Beyond the usual controversies, the media coverage, especially from US outlets tends to exaggerate, reflecting longstanding anxieties about the “Chinese dragon.” American experts have previously warned about the dangers of Chinese encroachment across all industrial sectors, foreseeing a scenario in which China could devour American industry, crush its economy, and ultimately reverse global power balances to become the world’s strongest nation. Thus, the American media’s enthusiasm over the Chinese generative model is merely part of an anti-Chinese-growth narrative. In my own experience, I found that while the Chinese model demonstrates high linguistic and analytical proficiency, its current performance does not render it decisively superior to the paid version of ChatGPT, although a fair comparison shows the free Chinese model outperforming its free American counterpart.


I view the US–China conflict over the emergence of the Chinese generative model as one rooted in political and economic competition — a race for digital hegemony that now forms the backbone of the global economy. We are living in a digital age where artificial intelligence and its astonishing models dominate both economic and military supremacy. Recent reports of an occupying entity’s use of AI-powered, unprecedented weapons of mass destruction in conflict zones underscore this transformation. We must recognise that we have entered a digital era where diverse digital industries are rising, affecting our daily lives. It is misleading, as the American and Western media would have us believe, to confine digital systems and AI solely to generative models like ChatGPT and DeepSeek. In reality, there are intelligent systems powered by AI algorithms that offer far greater value to developers and decision-makers in major powers such as the US and China, addressing critical industrial, economic, and military interests. While the outputs of these systems often reach us in obscure forms, they could manifest as rapidly spreading, highly lethal biological warfare or as tiny “nano” military robots capable of infiltrating our bodies.
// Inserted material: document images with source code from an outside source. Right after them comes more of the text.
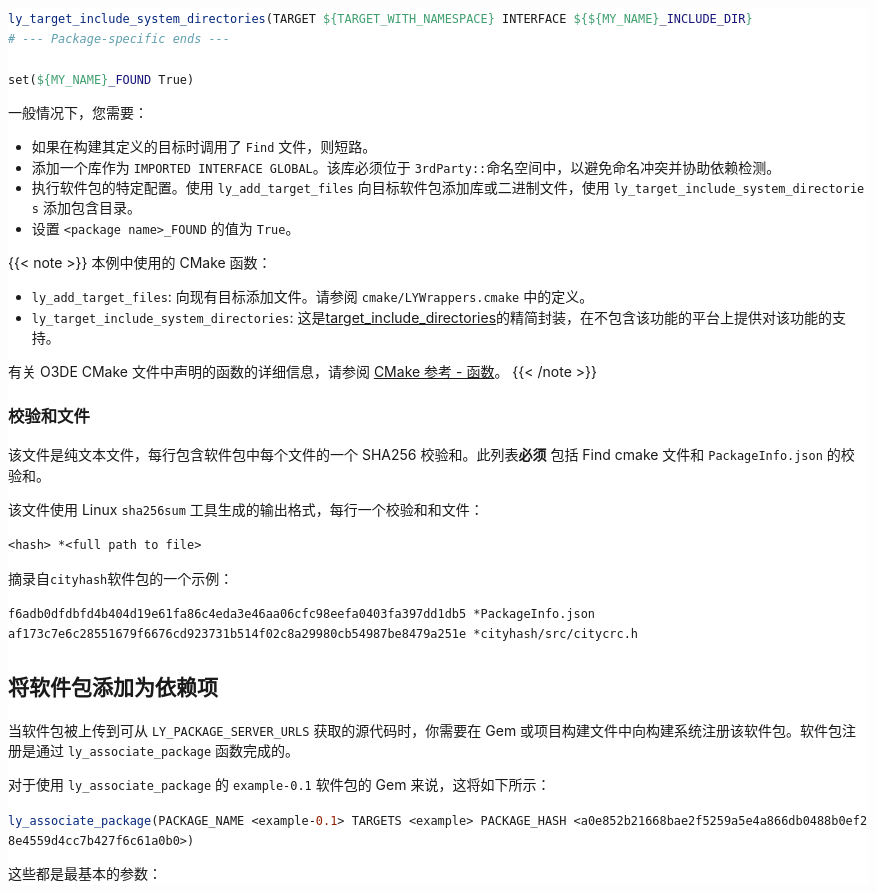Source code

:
 ```cmake
ly_target_include_system_directories(TARGET ${TARGET_WITH_NAMESPACE} INTERFACE ${${MY_NAME}_INCLUDE_DIR}
# --- Package-specific ends ---

set(${MY_NAME}_FOUND True)
```

一般情况下，您需要：

* 如果在构建其定义的目标时调用了 `Find` 文件，则短路。
* 添加一个库作为 `IMPORTED INTERFACE GLOBAL`。该库必须位于 `3rdParty::`命名空间中，以避免命名冲突并协助依赖检测。
* 执行软件包的特定配置。使用 `ly_add_target_files` 向目标软件包添加库或二进制文件，使用 `ly_target_include_system_directories` 添加包含目录。
* 设置 `<package name>_FOUND` 的值为 `True`。

{{< note >}}
本例中使用的 CMake 函数：

* `ly_add_target_files`: 向现有目标添加文件。请参阅 `cmake/LYWrappers.cmake` 中的定义。
* `ly_target_include_system_directories`: 这是[target_include_directories](https://cmake.org/cmake/help/latest/command/target_include_directories.html)的精简封装，在不包含该功能的平台上提供对该功能的支持。

有关 O3DE CMake 文件中声明的函数的详细信息，请参阅 [CMake 参考 - 函数](/docs/user-guide/build/reference/#cmake-functions-reference)。
{{< /note >}}

### 校验和文件

该文件是纯文本文件，每行包含软件包中每个文件的一个 SHA256 校验和。此列表**必须**
包括 Find cmake 文件和 `PackageInfo.json` 的校验和。

该文件使用 Linux `sha256sum` 工具生成的输出格式，每行一个校验和和文件：

```
<hash> *<full path to file>
```

摘录自`cityhash`软件包的一个示例：

```
f6adb0dfdbfd4b404d19e61fa86c4eda3e46aa06cfc98eefa0403fa397dd1db5 *PackageInfo.json
af173c7e6c28551679f6676cd923731b514f02c8a29980cb54987be8479a251e *cityhash/src/citycrc.h
```

## 将软件包添加为依赖项

当软件包被上传到可从 `LY_PACKAGE_SERVER_URLS` 获取的源代码时，你需要在 Gem 或项目构建文件中向构建系统注册该软件包。软件包注册是通过 `ly_associate_package` 函数完成的。

对于使用 `ly_associate_package` 的 `example-0.1` 软件包的 Gem 来说，这将如下所示：

```cmake
ly_associate_package(PACKAGE_NAME <example-0.1> TARGETS <example> PACKAGE_HASH <a0e852b21668bae2f5259a5e4a866db0488b0ef28e4559d4cc7b427f6c61a0b0>)
```

这些都是最基本的参数：
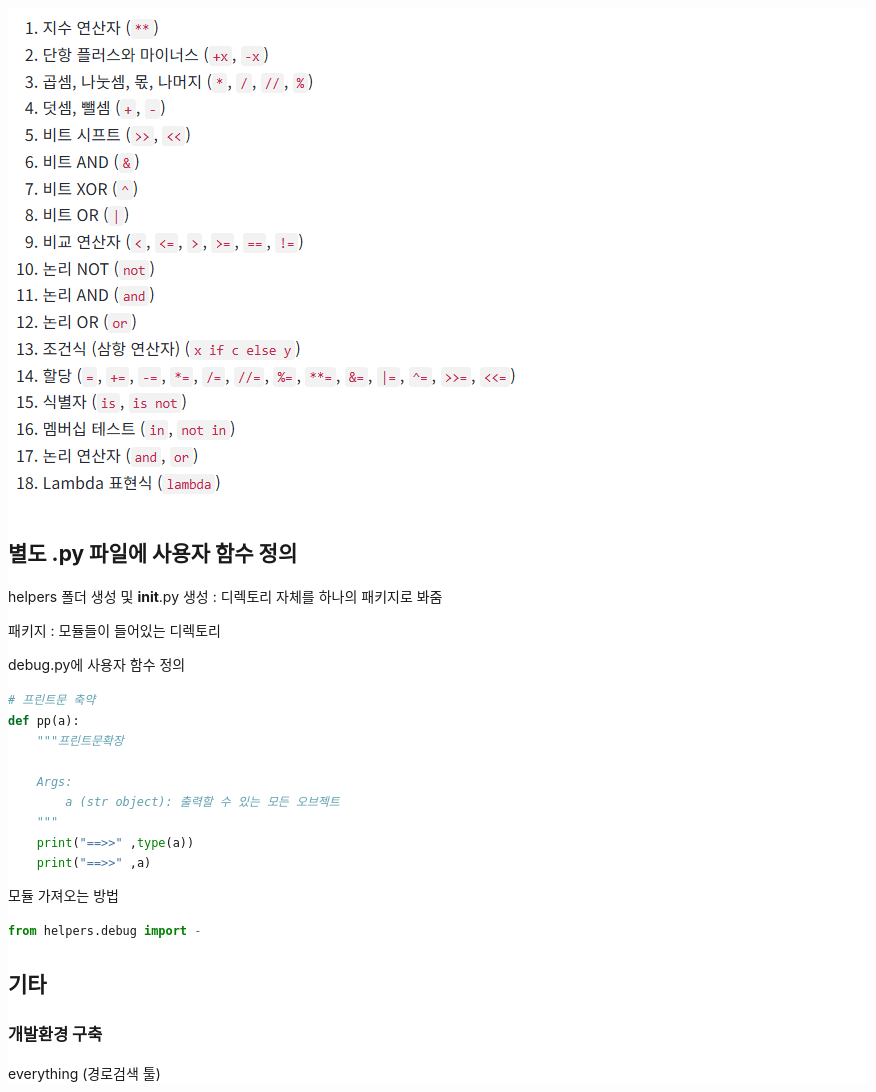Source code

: ![image](img/연산자_우선순위.png)


## 별도 .py 파일에 사용자 함수 정의
helpers 폴더 생성 및 __init__.py 생성 : 디렉토리 자체를 하나의 패키지로 봐줌

패키지 : 모듈들이 들어있는 디렉토리

debug.py에 사용자 함수 정의

```python
# 프린트문 축약
def pp(a):
    """프린트문확장

    Args:
        a (str object): 출력할 수 있는 모든 오브젝트
    """
    print("==>>" ,type(a))
    print("==>>" ,a)
```

모듈 가져오는 방법

```python
from helpers.debug import -
```


## 기타
### 개발환경 구축
everything (경로검색 툴)
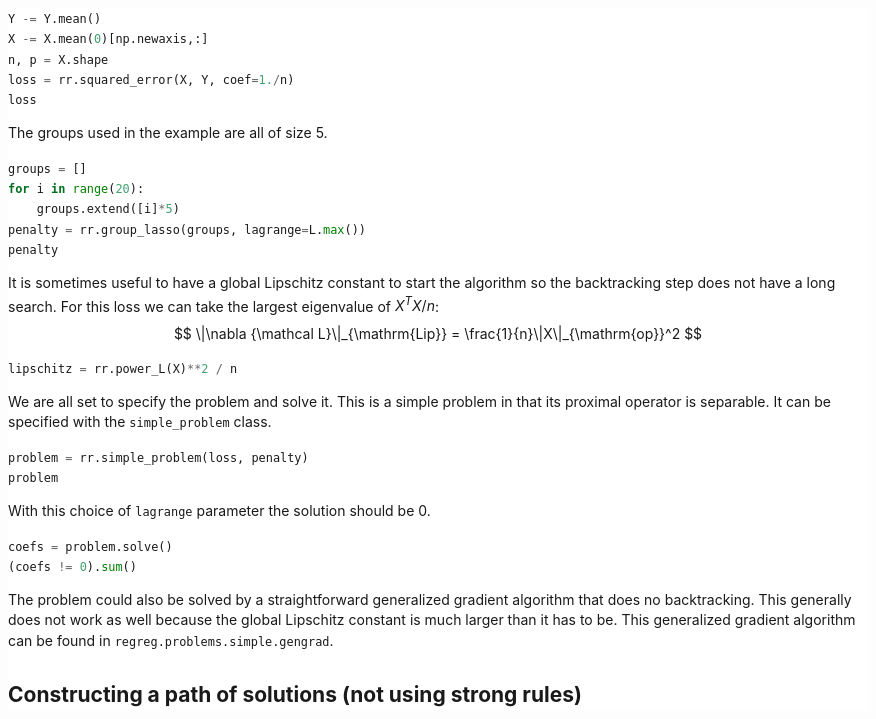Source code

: 
```python
Y -= Y.mean()
X -= X.mean(0)[np.newaxis,:]
n, p = X.shape
loss = rr.squared_error(X, Y, coef=1./n)
loss
```

The groups used in the example are all of size 5.

```python
groups = []
for i in range(20):
    groups.extend([i]*5)
penalty = rr.group_lasso(groups, lagrange=L.max())
penalty
```

It is sometimes useful to have a global Lipschitz constant to start the algorithm so the backtracking step
 does not have a long search. For this loss we can take the largest 
eigenvalue of $X^TX/n$:
$$
\|\nabla {\mathcal L}\|_{\mathrm{Lip}} = \frac{1}{n}\|X\|_{\mathrm{op}}^2
$$


```python
lipschitz = rr.power_L(X)**2 / n
```

We are all set to specify the problem and solve it. This is a simple problem in that its proximal
 operator is separable. It can be specified with the `simple_problem` class.



```python
problem = rr.simple_problem(loss, penalty)
problem
```

With this choice of `lagrange` parameter the solution should be 0.


```python
coefs = problem.solve()
(coefs != 0).sum()
```

The problem could also be solved by a straightforward generalized gradient algorithm that does no backtracking. 
This generally does not work as well because the global Lipschitz constant is much larger than it has to be. 
This generalized gradient algorithm can be found in `regreg.problems.simple.gengrad`.

## Constructing a path of solutions (not using strong rules)
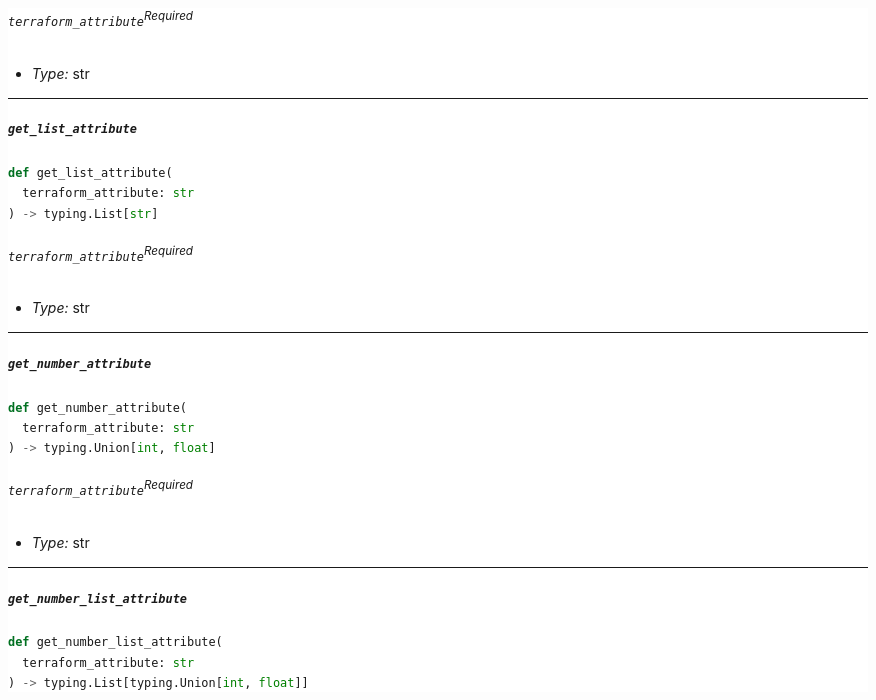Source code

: ###### `terraform_attribute`<sup>Required</sup> <a name="terraform_attribute" id="@cdktf/provider-azurerm.logzMonitor.LogzMonitorPlanOutputReference.getBooleanMapAttribute.parameter.terraformAttribute"></a>

- *Type:* str

---

##### `get_list_attribute` <a name="get_list_attribute" id="@cdktf/provider-azurerm.logzMonitor.LogzMonitorPlanOutputReference.getListAttribute"></a>

```python
def get_list_attribute(
  terraform_attribute: str
) -> typing.List[str]
```

###### `terraform_attribute`<sup>Required</sup> <a name="terraform_attribute" id="@cdktf/provider-azurerm.logzMonitor.LogzMonitorPlanOutputReference.getListAttribute.parameter.terraformAttribute"></a>

- *Type:* str

---

##### `get_number_attribute` <a name="get_number_attribute" id="@cdktf/provider-azurerm.logzMonitor.LogzMonitorPlanOutputReference.getNumberAttribute"></a>

```python
def get_number_attribute(
  terraform_attribute: str
) -> typing.Union[int, float]
```

###### `terraform_attribute`<sup>Required</sup> <a name="terraform_attribute" id="@cdktf/provider-azurerm.logzMonitor.LogzMonitorPlanOutputReference.getNumberAttribute.parameter.terraformAttribute"></a>

- *Type:* str

---

##### `get_number_list_attribute` <a name="get_number_list_attribute" id="@cdktf/provider-azurerm.logzMonitor.LogzMonitorPlanOutputReference.getNumberListAttribute"></a>

```python
def get_number_list_attribute(
  terraform_attribute: str
) -> typing.List[typing.Union[int, float]]
```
Thus, the US–China conflict is not solely about the debut of a Chinese generative model; it is a deeper struggle reflecting the broader race for digital dominance. Scientific forecasts, whose precision appears only in rigorous academic publications, suggest that the contest between these nations extends well beyond the development of generative models. The digital race now encompasses advanced military technology, including smart weapons, biological arms, and space-based military innovations. The real struggle is one of existential significance, one that is steering the entire world toward the creation of a new global order that may ultimately be defined by Chinese leadership, whether sooner or later.